Of course, this requires interpretation and doesn’t solve the issue entirely because we live in a fallen world. But I would suggest that Theocracy isn’t as bad as we all think. Sure, there are evils that can be perpetrated in a theocracy. And those evils are the EXACT reason why Classical Liberalism came about. But it’s become increasingly clear over the past few decades that Classical Liberalism is, barring some massive move of God, not long for this world. It is hanged by the rope it sold. It was created to create tolerance, but its tolerance permitted multiculturalism (which is really just monoculturalism with a lot of flags) and multiculturalism eroded the theological imaginary of the West and replaced it with vapid progressive secularism, which is, incidentally, incompatible with the Classical Liberal project, because of, you know, personal liberty and conscience, and freedom from tyranny, and little stuff like that.

Yeah, theocracies go bad – check out Torquemada, or read the Martyr’s Mirror. But the funny thing is that many medievals didn’t think that the abuses of theocracy invalidated theocracy – they just wanted a good theocracy instead.

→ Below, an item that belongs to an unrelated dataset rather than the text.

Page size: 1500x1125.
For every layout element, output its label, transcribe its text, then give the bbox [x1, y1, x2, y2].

Classical Liberalism has thrived in the Anglophone world because of the unique factors of Christianity, English and Great British History, the Common Law tradition, and geographical isolation (kinda…like the Indians existed and stuff…). Classical Liberalism, after the 30 Years War and the English Civil War and the Jacobite Rebellions, was the best house on a bad street…but that house had no foundation. And now that the floodwaters are rising, the hideous, haunted, abandoned crackhouse called Theocracy might be the best refuge to weather the storm. Sure, it smells like feces, and we’re pretty sure our keys keep moving, but at least it has a foundation.

Theocracy has to explain the blood of the martyrs. Classical Liberalism has to fess up to the blood of dozens of millions of babies, and the wrecked and ruined lives of hundreds of millions through drugs, pornography, and despair.

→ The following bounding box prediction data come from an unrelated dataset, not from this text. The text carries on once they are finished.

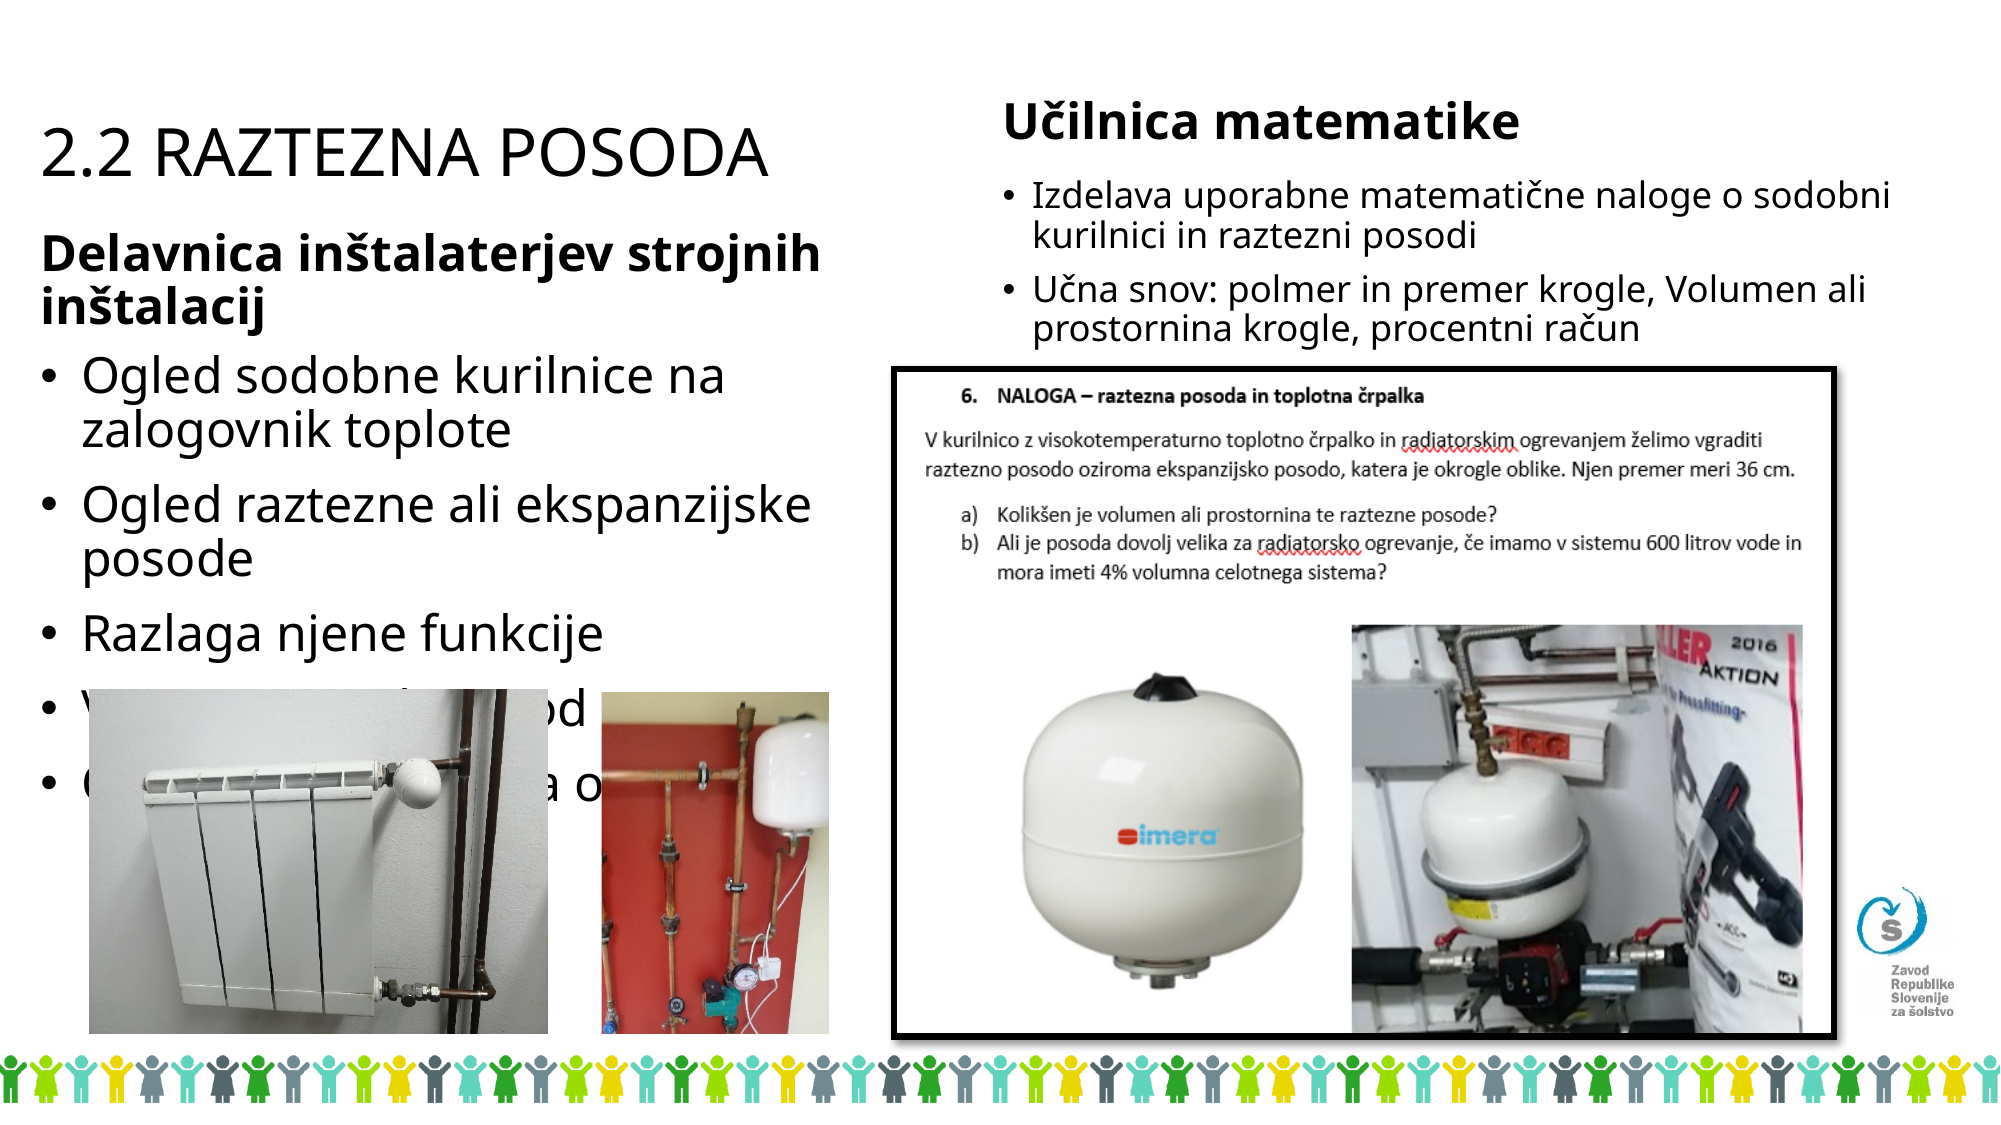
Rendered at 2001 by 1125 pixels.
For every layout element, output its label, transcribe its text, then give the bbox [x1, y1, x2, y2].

title 2.2 RAZTEZNA POSODA [25, 24, 1975, 199]
picture [897, 372, 1831, 1034]
list Delavnica inštalaterjev strojnih inštalacij [25, 208, 987, 344]
picture [89, 689, 548, 1034]
picture [1857, 887, 1954, 1016]
list Ogled sodobne kurilnice na zalogovnik toplote Ogled raztezne ali ekspanzijske posode Razlaga njene funkcije Vrste razteznih posod Ogled radiatorskega ogrevanja [25, 343, 920, 917]
picture [601, 692, 829, 1034]
picture [0, 1055, 663, 1103]
list Izdelava uporabne matematične naloge o sodobni kurilnici in raztezni posodi Učna snov: polmer in premer krogle, Volumen ali prostornina krogle, procentni račun [987, 169, 1950, 361]
list Učilnica matematike [987, 22, 1950, 159]
picture [1336, 1055, 2000, 1103]
picture [665, 1055, 1335, 1103]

Do I want a theocracy? Yes – if I can be the theocrat! Otherwise, no. Do I want Classical Liberalism? Yes – if our nation can regain its moral vision through Christian revival. Otherwise, no.

But all that’s a side issue, because the reality is that every form of government is, in actuality, a theocracy. It’s either a theocracy of the living and true God or a theocracy of idols. That’s because all laws are based on ethics and all ethics are is applied theology. The political is only, always, and forever theological. The real question is whether the theology is good or not.